Cuando El Palmer era aún un macizo agreste junto a una playa desierta, un almeriense de piernas largas se dedicaba a escalarlo con la humildad de un alpinista amateur.
Ese jovencillo era Domingo Fernández Ramírez que acaba de fallecer con 84 años en su casa del Quinto Pino, dejando atrás un rastro de bondad natural, de curiosidad de investigador despistado con sus lentes de miope. Domingo nació en 1929 en la calle Murcia y pronto se trasladó al caserón familiar de Obispo Orberá. Era hijo de Domingo Fernández Mateos, un inquieto y pluriempleado personaje almeriense que fue fotógrafo y creador de la primera fábrica de talco de la ciudad.
Allí, en el almacén y laboratorio de la calle Pedro Jover, se aplicaba Domingo en ayudar a su progenitor con la elaboración de los polvos de talco y de perfumes. Junto a Alfonsete el Músico, Miguel, Antonio y Marisol participaba en el refino de los disolventes y su envasado.
La fábrica familiar fue prosperando, no solo en Almería, donde abastecía a droguerías, a los Almacenes Iberia de Sebastián Alcalá y a los Hermanos Segura.
Domingo, lejos de la holgazanería, compatibilizaba esa ayuda laboral con las lecciones en el Colegio de los Hermanos de La Salle. Allí, en esos años de finales de los 40, coincidió en el pupitre con Federico López, Emilio Esteban Hanza, Carlos Cruz, Jesús Alférez, Vicente Marco y Juan del Aguila Molina.
Con ellos y con otros como Terriza, Bordiú y Manuel Román solía celebrar un almuerzo anual en el que, con traje y corbata, brindaban por esos años de florido pensil.Conoció a su suegro antes que a su esposa alemana, a través de las clases de alemán que recibía del maestro Guillermo Brobeil.

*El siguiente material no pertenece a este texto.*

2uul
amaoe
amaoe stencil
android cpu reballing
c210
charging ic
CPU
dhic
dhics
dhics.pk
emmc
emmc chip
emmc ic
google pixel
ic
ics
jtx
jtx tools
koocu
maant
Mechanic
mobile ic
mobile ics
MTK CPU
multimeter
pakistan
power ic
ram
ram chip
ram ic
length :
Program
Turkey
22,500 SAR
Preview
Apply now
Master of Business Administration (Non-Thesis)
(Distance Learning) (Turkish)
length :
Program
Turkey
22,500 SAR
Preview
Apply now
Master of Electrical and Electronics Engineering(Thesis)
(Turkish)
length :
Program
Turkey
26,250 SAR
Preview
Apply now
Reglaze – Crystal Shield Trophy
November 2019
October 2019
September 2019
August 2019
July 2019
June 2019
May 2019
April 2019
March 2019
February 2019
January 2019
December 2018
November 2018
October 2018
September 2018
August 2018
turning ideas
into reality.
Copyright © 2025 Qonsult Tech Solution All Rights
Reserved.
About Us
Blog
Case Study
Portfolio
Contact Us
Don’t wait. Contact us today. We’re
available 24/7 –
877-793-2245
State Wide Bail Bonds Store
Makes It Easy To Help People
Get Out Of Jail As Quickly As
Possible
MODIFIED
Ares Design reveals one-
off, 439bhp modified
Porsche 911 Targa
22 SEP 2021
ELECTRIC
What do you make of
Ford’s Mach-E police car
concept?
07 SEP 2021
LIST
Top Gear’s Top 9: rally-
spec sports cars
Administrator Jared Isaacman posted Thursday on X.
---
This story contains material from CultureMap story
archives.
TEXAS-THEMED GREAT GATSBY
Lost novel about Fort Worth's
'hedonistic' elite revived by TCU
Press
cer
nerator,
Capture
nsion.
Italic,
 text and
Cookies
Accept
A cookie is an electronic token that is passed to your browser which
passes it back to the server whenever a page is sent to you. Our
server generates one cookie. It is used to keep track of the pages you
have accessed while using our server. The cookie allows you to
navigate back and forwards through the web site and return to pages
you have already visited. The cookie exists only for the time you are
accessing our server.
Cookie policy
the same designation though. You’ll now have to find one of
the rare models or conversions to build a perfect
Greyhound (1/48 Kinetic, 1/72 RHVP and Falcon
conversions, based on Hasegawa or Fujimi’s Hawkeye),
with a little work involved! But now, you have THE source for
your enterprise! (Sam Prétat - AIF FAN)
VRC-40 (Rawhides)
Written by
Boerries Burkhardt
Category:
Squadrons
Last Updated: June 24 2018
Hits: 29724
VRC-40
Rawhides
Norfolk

Los últimos cortijos Con ella y con sus cuatro hijos, se estableció en la zona del Quinto Pino, el confín de la ciudad entonces, a un tiro de piedra de la desembocadura del Andarax. Desde la ventana de su dormitorio veía Domingo un paisaje de bueyes y campesinos que habitaban los últimos cortijos de la Vega almeriense. Domingo fue, ante todo, un hombre de laboratorio, un investigador. Se graduó en Quimica en la Escuela de Maestría y se hizo funcionario del Centro Superior de Investigaciones Científicas. Allí, en la sede de la Estación de Zonas Aridas del Paseo de Almería estuvo Domingo más de 40 años laborando. Uno se lo imagina con el microscopio, analizando el agua, la tierra, ajeno al mundanal ajetreo de la arteria principal de la ciudad. Allí, en ese reducto de paz como secretario de Guillermo Verdejo, Domingo investigó durante años sobre la Medicago Arborea, una planta que servía para dar de comer a las cabras.
Coleccionista Domingo mantuvo la mente lúcida hasta los últimos días de su vida. Su casa era un museo de colecciones de sellos, monedas, de jarras de cerveza.
Era habitual verlo tomar un té o un café en el jardincito de su casa de las afueras, entre el trino de los pájaros y el aroma salobre de la playa cercana.
Era un tipo sencillo, con memoria fotográfica, con gusto por la vida, por las pequeñas cosas de la vida. No hizo nada especial, solo vivir con precisión, analizando todo lo que le rodeaba, sin estridencias, hablando lo justo. Aseguran los que conocieron a este químico, investigador, alpinista, inquieto lasaliano que así fue toda su vida.